More than 800 city of Toledo employees were granted a pay raise Tuesday, retroactive to Jan. 1, that will cost taxpayers an extra $1.4 million this year.
Toledo City Council voted 11-1 to approve the 2.5 percent wage increase reached by the Collins administration and Local 7 of the American Federation of State, County, and Municipal Employees.
Councilman Tom Waniewski cast the lone dissenting vote, as he did two weeks ago regarding an identical pay increase and more sick time for the city’s 911 operators.
“We shouldn’t be approving pay raises when we haven’t even approved the budget,” Mr. Waniewski said. “We are not out of the woods economically, and we can’t afford this. We don't have our budget under control.”
The union’s contract called for a wage reopener this year. The terms revised the union’s contract that runs through June 30. The union ratified the agreement last week, days after the agreement was reached.
Council voted on the agreement after discussing it behind closed doors for about 20 minutes.
Mayor D. Michael Collins said the pay raise would cost the city’s general fund $209,000. The rest would be spread out over other funds, including $633,000 from the city’s department of public utilities.
“It is going to be a stretch, but we can live with it,” Mayor Collins said.
The mayor said his proposed 2014 budget, which council must approve by month’s end, assumed pay raises for the main Local 7 unit and the 911 operators. The 2.5 percent increase for 65 communications operators will cost the city an extra $97,000 this year.
“I had to project the human-capital cost,” the mayor said, indicating he assumed the union members would be getting a raise months before negotiations concluded last week.
Local 7 President Don Czerniak said last year that he expected raises for all Local 7 employees in the contract wage re-openers in both contracts. Mr. Czerniak on Tuesday said the agreement was reached after “back and forth negotiations” but declined to elaborate.
“The last administration refused to negotiate because they were leaving, and they felt it should be the next administration that did that,” Mr.
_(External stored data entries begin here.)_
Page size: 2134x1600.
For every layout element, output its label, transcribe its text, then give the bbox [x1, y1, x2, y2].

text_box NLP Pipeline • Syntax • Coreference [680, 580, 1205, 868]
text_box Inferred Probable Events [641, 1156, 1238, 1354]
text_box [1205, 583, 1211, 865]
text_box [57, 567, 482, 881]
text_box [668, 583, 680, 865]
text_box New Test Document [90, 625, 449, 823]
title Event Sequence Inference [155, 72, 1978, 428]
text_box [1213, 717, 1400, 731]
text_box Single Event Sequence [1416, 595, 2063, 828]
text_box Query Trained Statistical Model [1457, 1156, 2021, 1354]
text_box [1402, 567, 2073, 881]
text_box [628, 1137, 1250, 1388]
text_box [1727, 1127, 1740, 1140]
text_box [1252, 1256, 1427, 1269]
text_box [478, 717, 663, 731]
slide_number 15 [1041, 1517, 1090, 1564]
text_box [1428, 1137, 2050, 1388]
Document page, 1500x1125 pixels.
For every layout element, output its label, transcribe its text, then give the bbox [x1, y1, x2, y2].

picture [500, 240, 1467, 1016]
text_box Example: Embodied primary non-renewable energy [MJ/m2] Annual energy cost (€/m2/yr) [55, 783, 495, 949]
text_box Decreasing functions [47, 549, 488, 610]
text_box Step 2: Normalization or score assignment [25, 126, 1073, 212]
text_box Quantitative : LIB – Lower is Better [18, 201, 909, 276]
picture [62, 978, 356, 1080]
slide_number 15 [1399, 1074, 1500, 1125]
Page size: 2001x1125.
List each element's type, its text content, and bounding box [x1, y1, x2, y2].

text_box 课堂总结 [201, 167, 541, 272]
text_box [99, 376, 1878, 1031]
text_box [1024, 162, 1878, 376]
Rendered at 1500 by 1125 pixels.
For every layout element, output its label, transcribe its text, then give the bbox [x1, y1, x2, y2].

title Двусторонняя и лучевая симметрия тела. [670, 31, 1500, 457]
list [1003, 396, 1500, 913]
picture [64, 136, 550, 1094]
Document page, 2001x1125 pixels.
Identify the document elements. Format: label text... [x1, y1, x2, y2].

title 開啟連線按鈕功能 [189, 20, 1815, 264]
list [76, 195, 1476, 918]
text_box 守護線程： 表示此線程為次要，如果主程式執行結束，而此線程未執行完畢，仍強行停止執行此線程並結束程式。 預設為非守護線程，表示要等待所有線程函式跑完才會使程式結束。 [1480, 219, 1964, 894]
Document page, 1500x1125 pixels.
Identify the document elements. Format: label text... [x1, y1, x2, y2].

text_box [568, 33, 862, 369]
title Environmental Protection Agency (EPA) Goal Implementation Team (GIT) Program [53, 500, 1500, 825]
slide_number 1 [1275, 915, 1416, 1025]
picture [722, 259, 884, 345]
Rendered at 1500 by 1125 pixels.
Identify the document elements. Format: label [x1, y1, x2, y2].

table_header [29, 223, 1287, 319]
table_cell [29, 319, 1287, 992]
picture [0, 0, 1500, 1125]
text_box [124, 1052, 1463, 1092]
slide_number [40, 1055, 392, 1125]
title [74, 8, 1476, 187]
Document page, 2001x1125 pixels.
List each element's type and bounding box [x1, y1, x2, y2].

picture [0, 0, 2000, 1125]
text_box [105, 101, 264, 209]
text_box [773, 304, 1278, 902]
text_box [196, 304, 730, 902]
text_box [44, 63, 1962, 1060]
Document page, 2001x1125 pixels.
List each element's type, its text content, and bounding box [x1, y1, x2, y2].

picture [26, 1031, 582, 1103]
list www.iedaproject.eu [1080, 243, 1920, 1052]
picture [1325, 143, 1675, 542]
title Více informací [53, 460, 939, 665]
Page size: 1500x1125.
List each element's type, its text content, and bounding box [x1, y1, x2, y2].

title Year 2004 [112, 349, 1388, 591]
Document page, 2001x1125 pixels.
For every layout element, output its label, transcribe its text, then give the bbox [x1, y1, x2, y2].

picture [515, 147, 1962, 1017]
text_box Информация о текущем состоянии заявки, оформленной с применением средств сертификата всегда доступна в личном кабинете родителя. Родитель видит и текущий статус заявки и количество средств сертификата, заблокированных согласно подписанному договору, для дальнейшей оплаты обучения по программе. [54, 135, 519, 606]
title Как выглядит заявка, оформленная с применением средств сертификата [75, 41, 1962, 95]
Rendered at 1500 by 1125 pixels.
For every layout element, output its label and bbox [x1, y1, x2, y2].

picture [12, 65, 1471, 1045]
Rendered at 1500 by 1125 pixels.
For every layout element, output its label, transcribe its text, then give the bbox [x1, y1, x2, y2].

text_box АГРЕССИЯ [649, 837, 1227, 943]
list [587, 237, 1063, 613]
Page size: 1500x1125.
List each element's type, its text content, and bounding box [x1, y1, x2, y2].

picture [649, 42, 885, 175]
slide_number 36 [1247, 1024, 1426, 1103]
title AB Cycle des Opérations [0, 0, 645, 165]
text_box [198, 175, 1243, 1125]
Czerniak said. “I think they gave us an offer they felt they would be able to cover.”
Toledo City Council has not yet approved the Collins proposed 2014 budget, which predicts a $418,000 general fund surplus because total revenues are projected to reach $245.28 million while 2014 spending is set to be $244.86 million.
Additional salary costs had been built into the proposed budget, city spokesman Lisa Ward said.
Under existing deals, rank-and-file firefighters who belong to Toledo Firefighters Local 92 will get 3.5 percent raises in August, battalion chiefs get 3 percent increases in January, and police officers get 3 percent pay raises in July.
“For successor contracts, we are going into a new round of bargaining in May with Local 7, and I anticipate we will be in earnest looking at interest-based bargaining,” Mayor Collins said.